** Data shown follows **

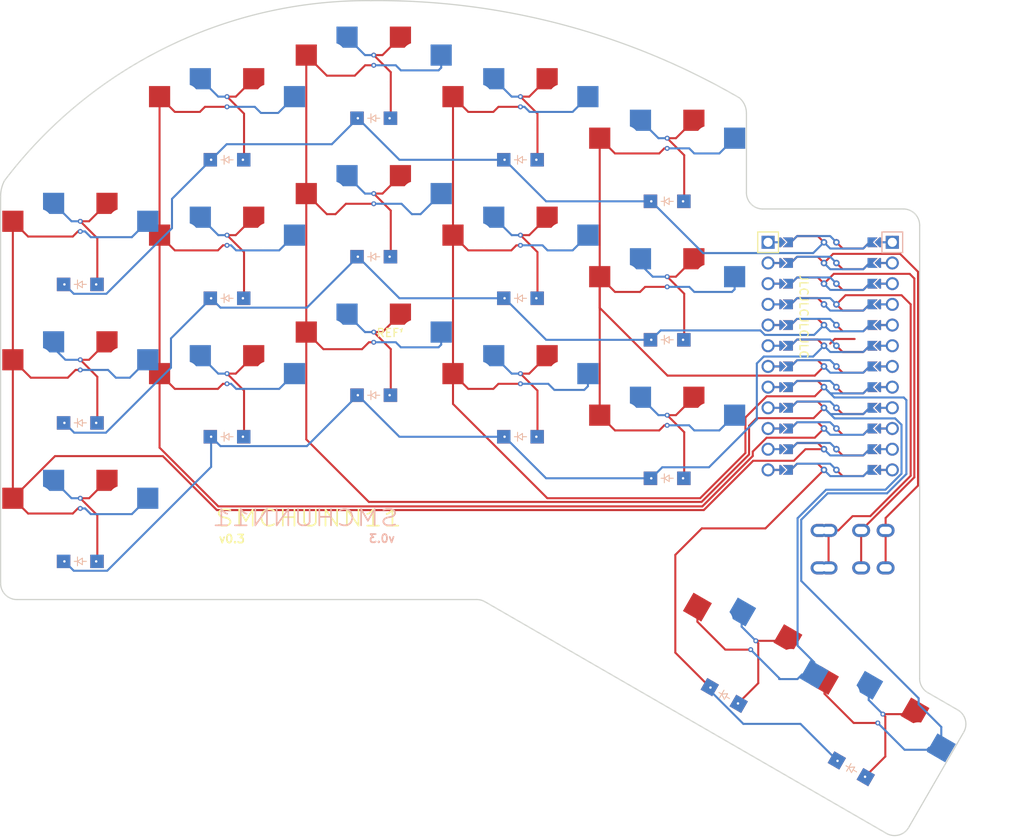
<source format=kicad_pcb>
(kicad_pcb (version 20211014) (generator pcbnew)

  (general
    (thickness 1.6)
  )

  (paper "A3")
  (title_block
    (title "smcboard")
    (rev "v1.0.0")
    (company "Unknown")
  )

  (layers
    (0 "F.Cu" signal)
    (31 "B.Cu" signal)
    (32 "B.Adhes" user "B.Adhesive")
    (33 "F.Adhes" user "F.Adhesive")
    (34 "B.Paste" user)
    (35 "F.Paste" user)
    (36 "B.SilkS" user "B.Silkscreen")
    (37 "F.SilkS" user "F.Silkscreen")
    (38 "B.Mask" user)
    (39 "F.Mask" user)
    (40 "Dwgs.User" user "User.Drawings")
    (41 "Cmts.User" user "User.Comments")
    (42 "Eco1.User" user "User.Eco1")
    (43 "Eco2.User" user "User.Eco2")
    (44 "Edge.Cuts" user)
    (45 "Margin" user)
    (46 "B.CrtYd" user "B.Courtyard")
    (47 "F.CrtYd" user "F.Courtyard")
    (48 "B.Fab" user)
    (49 "F.Fab" user)
  )

  (setup
    (pad_to_mask_clearance 0.05)
    (pcbplotparams
      (layerselection 0x00010fc_ffffffff)
      (disableapertmacros false)
      (usegerberextensions false)
      (usegerberattributes true)
      (usegerberadvancedattributes true)
      (creategerberjobfile true)
      (svguseinch false)
      (svgprecision 6)
      (excludeedgelayer true)
      (plotframeref false)
      (viasonmask false)
      (mode 1)
      (useauxorigin false)
      (hpglpennumber 1)
      (hpglpenspeed 20)
      (hpglpendiameter 15.000000)
      (dxfpolygonmode true)
      (dxfimperialunits true)
      (dxfusepcbnewfont true)
      (psnegative false)
      (psa4output false)
      (plotreference true)
      (plotvalue true)
      (plotinvisibletext false)
      (sketchpadsonfab false)
      (subtractmaskfromsilk false)
      (outputformat 1)
      (mirror false)
      (drillshape 0)
      (scaleselection 1)
      (outputdirectory "gerbersv0.3")
    )
  )

  (net 0 "")
  (net 1 "pinky_bottom")
  (net 2 "P8")
  (net 3 "P3")
  (net 4 "pinky_home")
  (net 5 "P2")
  (net 6 "pinky_top")
  (net 7 "P1")
  (net 8 "ring_bottom")
  (net 9 "P7")
  (net 10 "ring_home")
  (net 11 "ring_top")
  (net 12 "middle_bottom")
  (net 13 "P6")
  (net 14 "middle_home")
  (net 15 "middle_top")
  (net 16 "index_bottom")
  (net 17 "P5")
  (net 18 "index_home")
  (net 19 "index_top")
  (net 20 "inner_bottom")
  (net 21 "P4")
  (net 22 "inner_home")
  (net 23 "inner_top")
  (net 24 "near_thumb")
  (net 25 "P9")
  (net 26 "home_thumb")
  (net 27 "RAW")
  (net 28 "GND")
  (net 29 "RST")
  (net 30 "VCC")
  (net 31 "P21")
  (net 32 "P20")
  (net 33 "P19")
  (net 34 "P18")
  (net 35 "P15")
  (net 36 "P14")
  (net 37 "P16")
  (net 38 "P10")
  (net 39 "P0")

  (footprint "ComboDiode" (layer "F.Cu") (at 92.5 49.25))

  (footprint "VIA-0.6mm" (layer "F.Cu") (at 146.5 64.85))

  (footprint "VIA-0.6mm" (layer "F.Cu") (at 146.5 47.85))

  (footprint "VIA-0.6mm" (layer "F.Cu") (at 110.5 71.65))

  (footprint "VIA-0.6mm" (layer "F.Cu") (at 146.5 81.85))

  (footprint "PG1350" (layer "F.Cu") (at 155.5 111.55 -30))

  (footprint "VIA-0.6mm" (layer "F.Cu") (at 92.5 75.5))

  (footprint "VIA-0.6mm" (layer "F.Cu") (at 92.5 76.75))

  (footprint "ComboDiode" (layer "F.Cu") (at 146.5 71.35))

  (footprint "ComboDiode" (layer "F.Cu") (at 169.088457 124.014102 -30))

  (footprint "PG1350" (layer "F.Cu") (at 110.5 40.15))

  (footprint "VIA-0.6mm" (layer "F.Cu") (at 74.5 90.8))

  (footprint "VIA-0.6mm" (layer "F.Cu") (at 74.5 58.05))

  (footprint "PG1350" (layer "F.Cu") (at 146.5 50.35))

  (footprint "ComboDiode" (layer "F.Cu") (at 128.5 49.25))

  (footprint "VIA-0.6mm" (layer "F.Cu") (at 74.5 73.8))

  (footprint "VIA-0.6mm" (layer "F.Cu") (at 128.5 59.75))

  (footprint "ComboDiode" (layer "F.Cu") (at 92.5 66.25))

  (footprint "TRRS-PJ-320A-dual" (layer "F.Cu") (at 176.5 99.35 -90))

  (footprint "ComboDiode" (layer "F.Cu") (at 74.5 81.55))

  (footprint "VIA-0.6mm" (layer "F.Cu") (at 74.5 92.05))

  (footprint "PG1350" (layer "F.Cu") (at 74.5 60.55))

  (footprint "ComboDiode" (layer "F.Cu") (at 110.5 44.15))

  (footprint "VIA-0.6mm" (layer "F.Cu") (at 156.75 109.384937 -30))

  (footprint "VIA-0.6mm" (layer "F.Cu") (at 92.5 42.75))

  (footprint "PG1350" (layer "F.Cu") (at 146.5 84.35))

  (footprint "ComboDiode" (layer "F.Cu") (at 153.5 115.014102 -30))

  (footprint "ComboDiode" (layer "F.Cu") (at 146.5 88.35))

  (footprint "PG1350" (layer "F.Cu") (at 146.5 67.35))

  (footprint "ComboDiode" (layer "F.Cu") (at 128.5 83.25))

  (footprint "ProMicro" (layer "F.Cu") (at 166.5 73.35 -90))

  (footprint "VIA-0.6mm" (layer "F.Cu") (at 110.5 37.65))

  (footprint "VIA-0.6mm" (layer "F.Cu") (at 92.5 41.5))

  (footprint "PG1350" (layer "F.Cu") (at 110.5 74.15))

  (footprint "ComboDiode" (layer "F.Cu") (at 110.5 78.15))

  (footprint "PG1350" (layer "F.Cu") (at 128.5 45.25))

  (footprint "VIA-0.6mm" (layer "F.Cu") (at 74.5 75.05))

  (footprint "PG1350" (layer "F.Cu") (at 92.5 45.25))

  (footprint "VIA-0.6mm" (layer "F.Cu") (at 128.5 76.75))

  (footprint "VIA-0.6mm" (layer "F.Cu") (at 146.5 63.6))

  (footprint "PG1350" (layer "F.Cu") (at 92.5 62.25))

  (footprint "PG1350" (layer "F.Cu") (at 74.5 77.55))

  (footprint "VIA-0.6mm" (layer "F.Cu") (at 128.5 41.5))

  (footprint "VIA-0.6mm" (layer "F.Cu") (at 128.5 58.5))

  (footprint "ComboDiode" (layer "F.Cu") (at 146.5 54.35))

  (footprint "VIA-0.6mm" (layer "F.Cu") (at 128.5 75.5))

  (footprint "PG1350" (layer "F.Cu") (at 74.5 94.55))

  (footprint "PG1350" (layer "F.Cu") (at 110.5 57.15))

  (footprint "VIA-0.6mm" (layer "F.Cu")
    (tedit 591
... [104997 chars truncated]
</source>
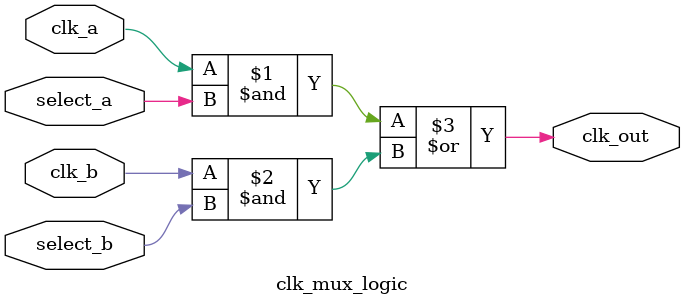
<source format=sv>

module glitch_free_clk_mux(
    input         clk_a,
    input         clk_b,
    input         select,   // 0 for clk_a, 1 for clk_b
    input         rst,
    output        clk_out
);

    // Internal signals for select state
    wire          select_a;
    wire          select_b;

    // Select logic for clk_a domain
    select_a_logic u_select_a_logic (
        .clk_a      (clk_a),
        .rst        (rst),
        .select     (select),
        .select_b   (select_b),
        .select_a   (select_a)
    );

    // Select logic for clk_b domain
    select_b_logic u_select_b_logic (
        .clk_b      (clk_b),
        .rst        (rst),
        .select     (select),
        .select_a   (select_a),
        .select_b   (select_b)
    );

    // Clock output multiplexer logic
    clk_mux_logic u_clk_mux_logic (
        .clk_a      (clk_a),
        .clk_b      (clk_b),
        .select_a   (select_a),
        .select_b   (select_b),
        .clk_out    (clk_out)
    );

endmodule

// -----------------------------------------------------------------------------
// Module: select_a_logic
// Purpose: Generates select_a in clk_a domain ensuring glitch-free operation
// -----------------------------------------------------------------------------
module select_a_logic(
    input      clk_a,
    input      rst,
    input      select,
    input      select_b,
    output reg select_a
);
    always @(negedge clk_a or posedge rst) begin
        if (rst)
            select_a <= 1'b0;
        else
            select_a <= ~(select | select_b);
    end
endmodule

// -----------------------------------------------------------------------------
// Module: select_b_logic
// Purpose: Generates select_b in clk_b domain ensuring glitch-free operation
// -----------------------------------------------------------------------------
module select_b_logic(
    input      clk_b,
    input      rst,
    input      select,
    input      select_a,
    output reg select_b
);
    always @(negedge clk_b or posedge rst) begin
        if (rst)
            select_b <= 1'b0;
        else
            select_b <= select & ~select_a;
    end
endmodule

// -----------------------------------------------------------------------------
// Module: clk_mux_logic
// Purpose: Performs glitch-free clock multiplexing based on select signals
// -----------------------------------------------------------------------------
module clk_mux_logic(
    input      clk_a,
    input      clk_b,
    input      select_a,
    input      select_b,
    output     clk_out
);
    assign clk_out = (clk_a & select_a) | (clk_b & select_b);
endmodule
</source>
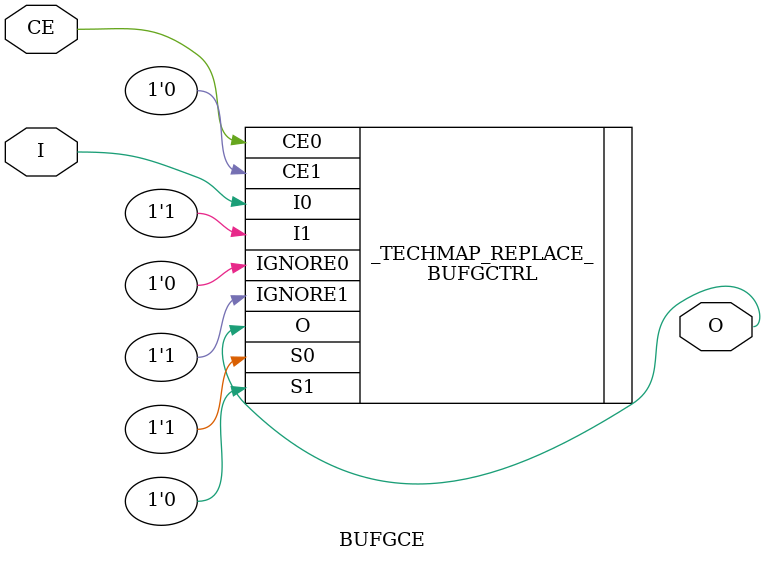
<source format=v>
module BUFGCE (
  input I,
  input CE,
  output O,
  );
  BUFGCTRL _TECHMAP_REPLACE_ (
    .O(O),
    .CE0(CE),
    .CE1(1'b0),
    .I0(I),
    .I1(1'b1),
    .IGNORE0(1'b0),
    .IGNORE1(1'b1),
    .S0(1'b1),
    .S1(1'b0)
  );
endmodule
</source>
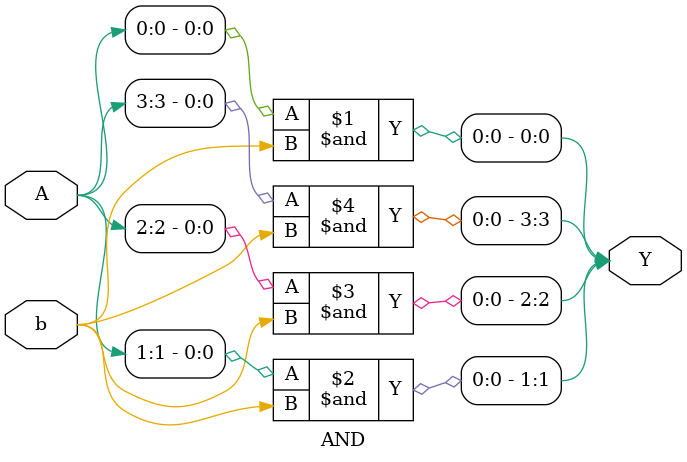
<source format=v>
`timescale 1ns / 1ps

module AND(input [3:0] A, input b, output [3:0] Y);
    assign Y = { A[3] & b, A[2] & b, A[1] & b, A[0] & b };
    
endmodule

</source>
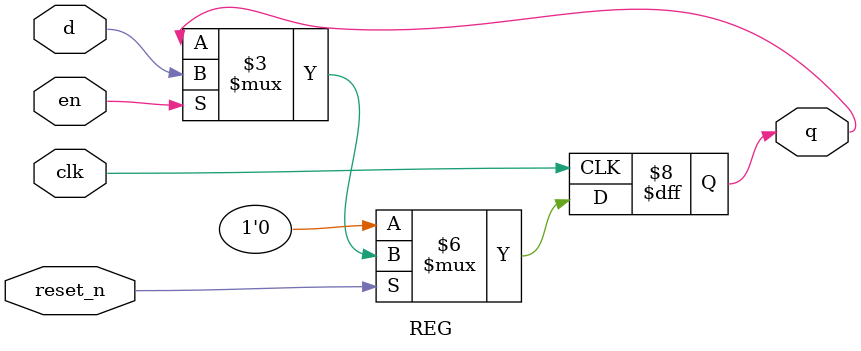
<source format=v>
module REG#(
	parameter N = 1
)
(
	input wire			reset_n,
	input wire			clk,
	input wire			en,
	input wire [N-1:0]	d,
	output reg [N-1:0] 	q
);

always@(posedge clk) begin
	if(!reset_n) begin
		q <= 0;
	end
	else if(en) begin
		q <= d;
	end
end

endmodule
</source>
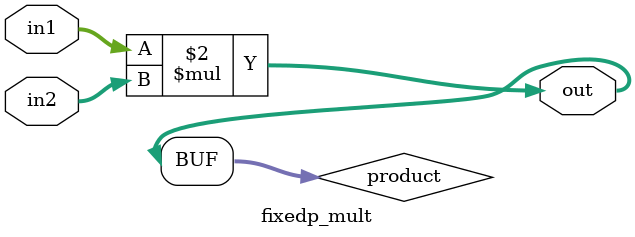
<source format=v>
`timescale 1ns / 1ps


module fixedp_mult #(parameter WI1 = 4, WF1 = 16, WI2 = 4, WF2 = 16, WIO = WI1+WI2, WFO = WF1+WF2)
                    (input signed [WI1+WF1-1:0] in1,
                     input signed [WI2+WF2-1:0] in2,
                     output reg signed [WIO+WFO-1:0] out
                    );

    reg signed [((WI1+WI2)+(WF1+WF2))-1:0] product;
    
    always @* begin
        product = in1 * in2;
        out = product >>> ((WF1 + WF2) - WFO);  //Truncate LSB if output width is smaller than intended
    end



endmodule

</source>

** End of Data shown **

• _Required work_:
Would you please copy, word for word, everything above from the line containing "(at 74.5 81.55))" down to the line containing "(at 110.5 57.15))", those two lines included?

• _Exercise answer_:
  (footprint "ComboDiode" (layer "F.Cu") (at 74.5 81.55))

  (footprint "VIA-0.6mm" (layer "F.Cu") (at 74.5 92.05))

  (footprint "PG1350" (layer "F.Cu") (at 74.5 60.55))

  (footprint "ComboDiode" (layer "F.Cu") (at 110.5 44.15))

  (footprint "VIA-0.6mm" (layer "F.Cu") (at 156.75 109.384937 -30))

  (footprint "VIA-0.6mm" (layer "F.Cu") (at 92.5 42.75))

  (footprint "PG1350" (layer "F.Cu") (at 146.5 84.35))

  (footprint "ComboDiode" (layer "F.Cu") (at 153.5 115.014102 -30))

  (footprint "ComboDiode" (layer "F.Cu") (at 146.5 88.35))

  (footprint "PG1350" (layer "F.Cu") (at 146.5 67.35))

  (footprint "ComboDiode" (layer "F.Cu") (at 128.5 83.25))

  (footprint "ProMicro" (layer "F.Cu") (at 166.5 73.35 -90))

  (footprint "VIA-0.6mm" (layer "F.Cu") (at 110.5 37.65))

  (footprint "VIA-0.6mm" (layer "F.Cu") (at 92.5 41.5))

  (footprint "PG1350" (layer "F.Cu") (at 110.5 74.15))

  (footprint "ComboDiode" (layer "F.Cu") (at 110.5 78.15))

  (footprint "PG1350" (layer "F.Cu") (at 128.5 45.25))

  (footprint "VIA-0.6mm" (layer "F.Cu") (at 74.5 75.05))

  (footprint "PG1350" (layer "F.Cu") (at 92.5 45.25))

  (footprint "VIA-0.6mm" (layer "F.Cu") (at 128.5 76.75))

  (footprint "VIA-0.6mm" (layer "F.Cu") (at 146.5 63.6))

  (footprint "PG1350" (layer "F.Cu") (at 92.5 62.25))

  (footprint "PG1350" (layer "F.Cu") (at 74.5 77.55))

  (footprint "VIA-0.6mm" (layer "F.Cu") (at 128.5 41.5))

  (footprint "VIA-0.6mm" (layer "F.Cu") (at 128.5 58.5))

  (footprint "ComboDiode" (layer "F.Cu") (at 146.5 54.35))

  (footprint "VIA-0.6mm" (layer "F.Cu") (at 128.5 75.5))

  (footprint "PG1350" (layer "F.Cu") (at 74.5 94.55))

  (footprint "PG1350" (layer "F.Cu") (at 110.5 57.15))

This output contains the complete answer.